Additionally, poor quality tests that are always breaking for silly reasons are likely to be disabled or deleted — the “test that cried wolf.” For example, a test breaks every time the system “coughs” likely isn’t a useful test because a “cough” is too general a symptom. The ideal test fails for one, and only one, reliable reason.
The test that cried wolf
Write quality error messages
About those vague and overly-general symptoms… Yeah, super unhelpful. They could be caused by just about anything. It’s like getting a “tried to insert a duplicate key in the collection” error. Unless you’ve only got one dictionary in your entire codebase, you’ve got no clue about what’s throwing the error until you break out your microscope, er…, debugger, and step through the code like a grumpy spelunker.
Debugging unhelpful error messages takes time. Meanwhile, suffer the stakeholders.
When you’re writing a class, a method, even a single line of code, try to foresee what can go wrong. Throw a helpful exception message or write an explanatory log entry. A few minutes spent adding an informative error message can save your future self hours searching for the source of a bug.
Keep it out of the wild
Let’s say the bug stemmed from a type safety issue in an untyped language, lurking unnoticed in production for weeks before pouncing on an unsuspecting passerby.

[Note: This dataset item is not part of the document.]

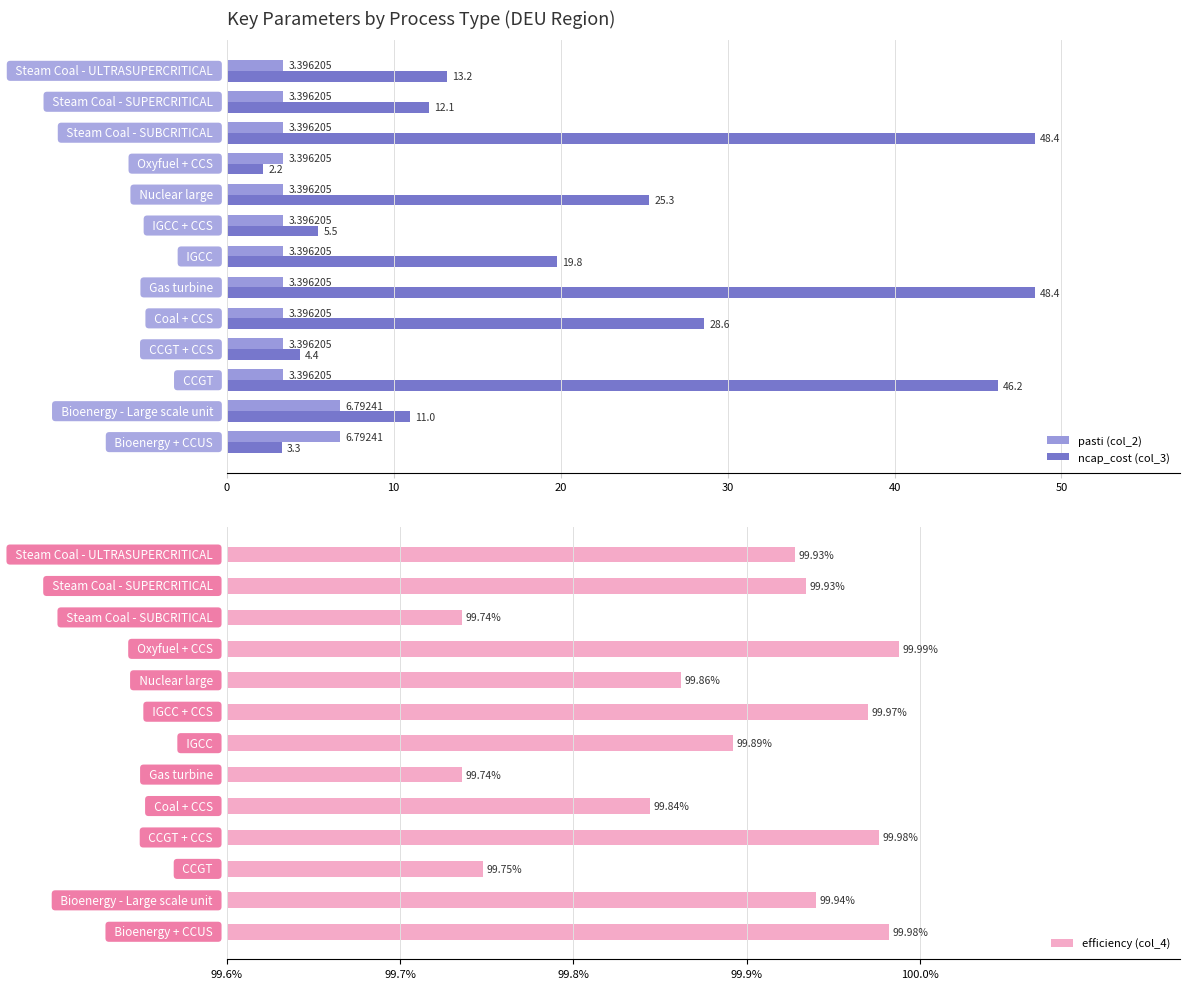

Reading left to right, what are all the values shown in this chart?

pasti (col_2): 6.8	6.8	3.4	3.4	3.4	3.4	3.4	3.4	3.4	3.4	3.4	3.4	3.4
ncap_cost (col_3): 3.3	11.0	46.2	4.4	28.6	48.4	19.8	5.5	25.3	2.2	48.4	12.1	13.2
efficiency (col_4): 1.0	1.0	1.0	1.0	1.0	1.0	1.0	1.0	1.0	1.0	1.0	1.0	1.0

How did this bug get into the wild in the first place? How did we tolerate it for so long? Why didn’t we detect it earlier?
Two practices that could have helped here are code reviews and monitoring.
Review that code
How did this bad code make it past code review? Was a proper code review process even in place? Are overworked code reviewers just rubber stamping everything?

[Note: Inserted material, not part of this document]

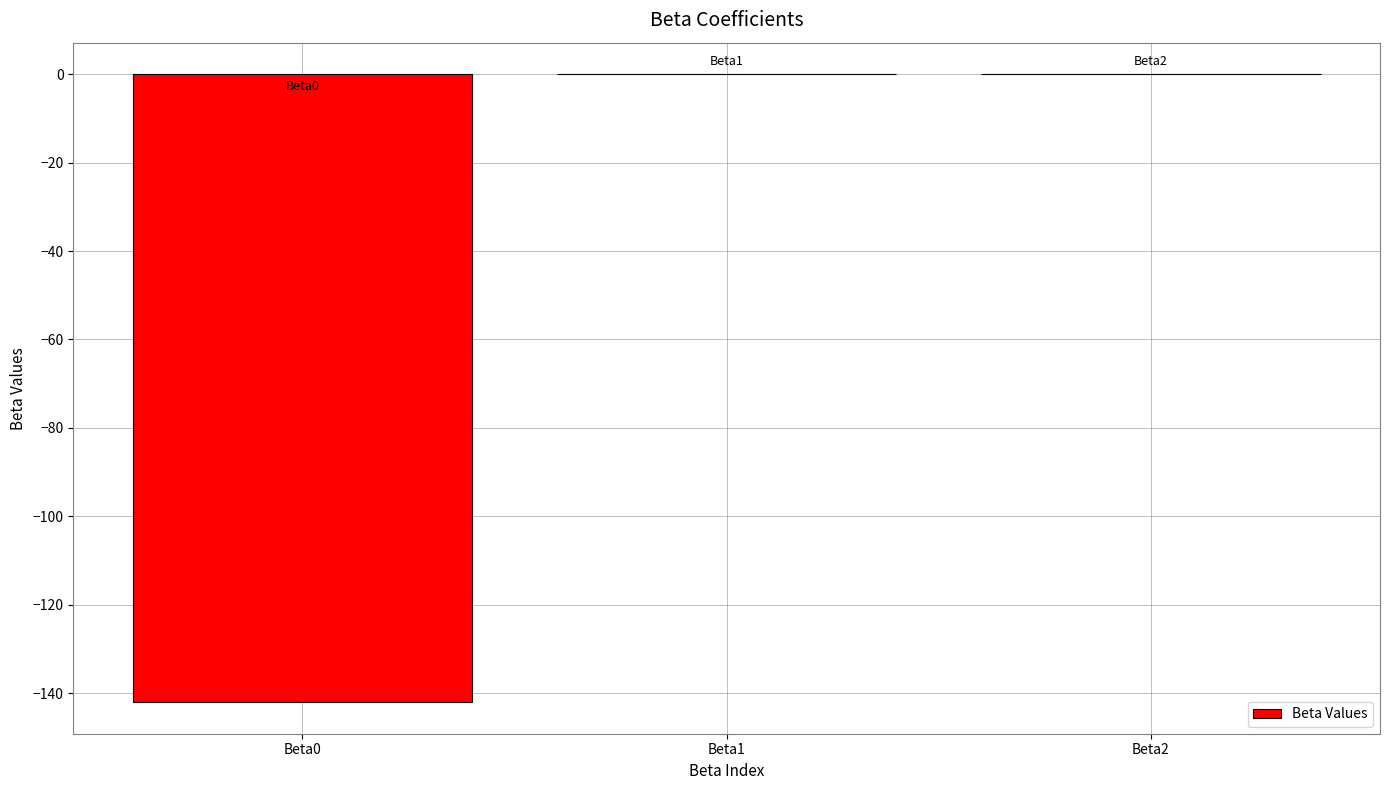

Is it true that the value at Beta0 is -142.0?

True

Take code reviews seriously. — And that goes for the reviewee as much as the reviewer. Make sure your pull requests are easy to review — small, focused, understandable, and documented.
Monitor it
If an issue makes it past our hawk-eyed code reviewers, we may yet catch anomalies in the production system before they reach pandemic proportions, perhaps with a regimen of monitoring supported by a healthy dose of synthetic transactions.

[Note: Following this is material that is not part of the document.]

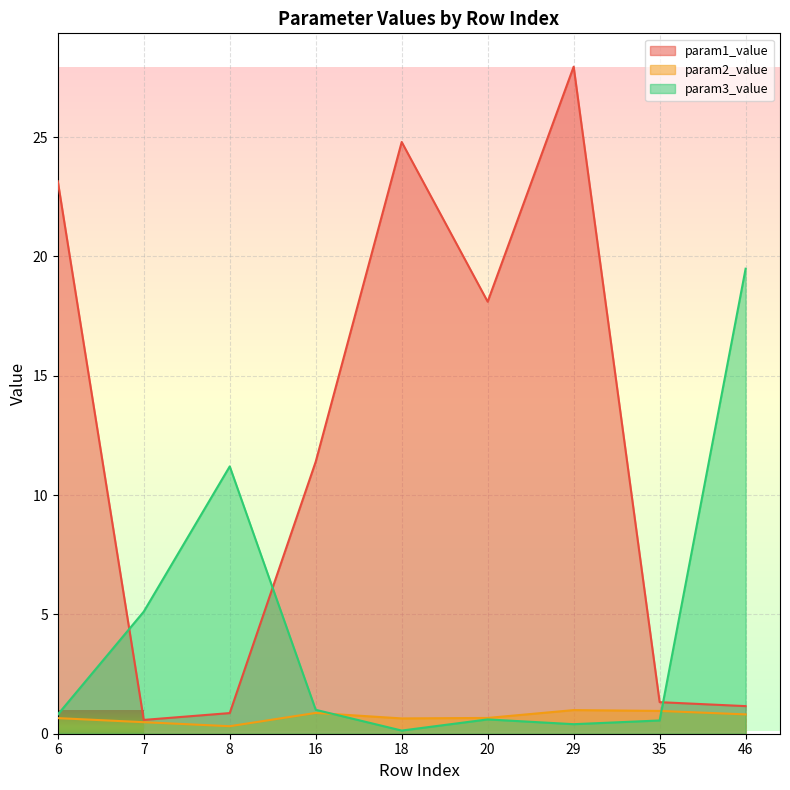

Which series changed the most between 16 and 20?

param1_value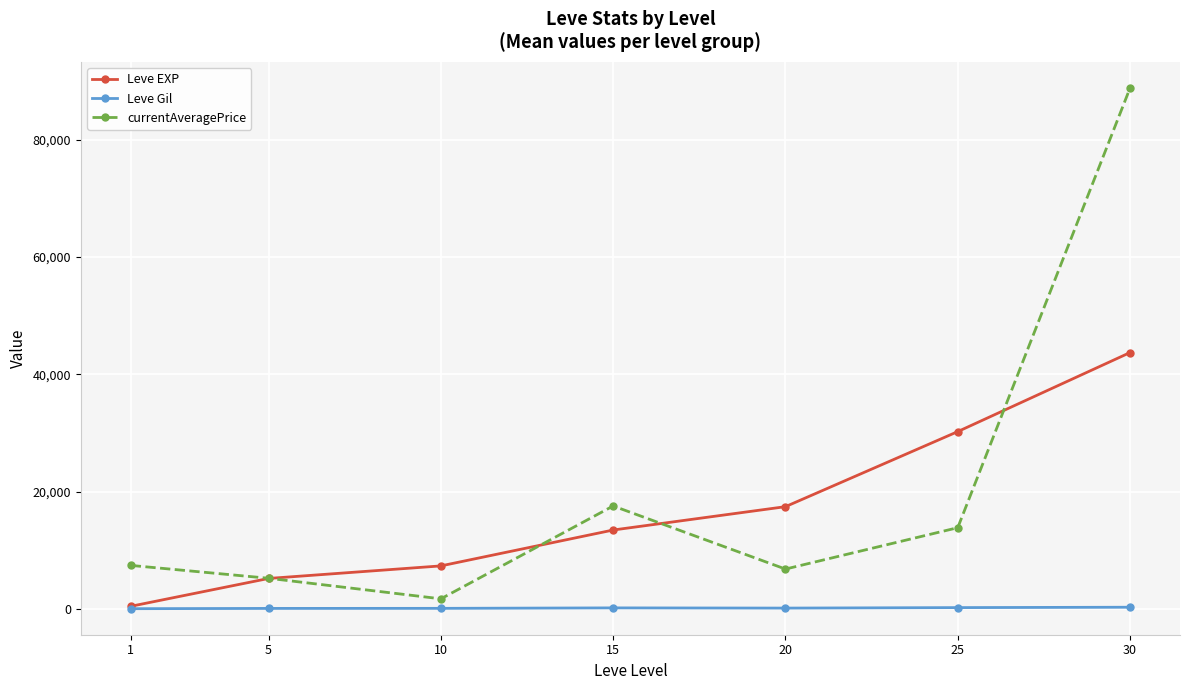

Is it true that currentAveragePrice equals 22954.7 at 25?

False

Careful with copy-paste coding
Sometimes an organization has adopted a culture of copy-paste coding. It seems developers are hurriedly copying and pasting unvetted code from Stack Overflow without sufficient understanding or testing.
The solution here is additional training in code hygiene and even a small dose of cynicism. Stack Overflow and friends are wonderful, but their code samples should be treated as hints to the solution rather than gold standard production code.
The aftermath
After analyzing the ticket, you realize that the a true root-cause fix for the bug is likely to be extremely difficult given the resources available to your organization. At the least, you’ll need to pull in a few more developers from your team. More likely a fix will require a coordinated effort from the entire organization.
You document your research and findings so that you’ll be better prepared when COVID-20 rears it’s ugly round head. And one thing’s for sure — You’ve got a lot to discuss at the next retrospective!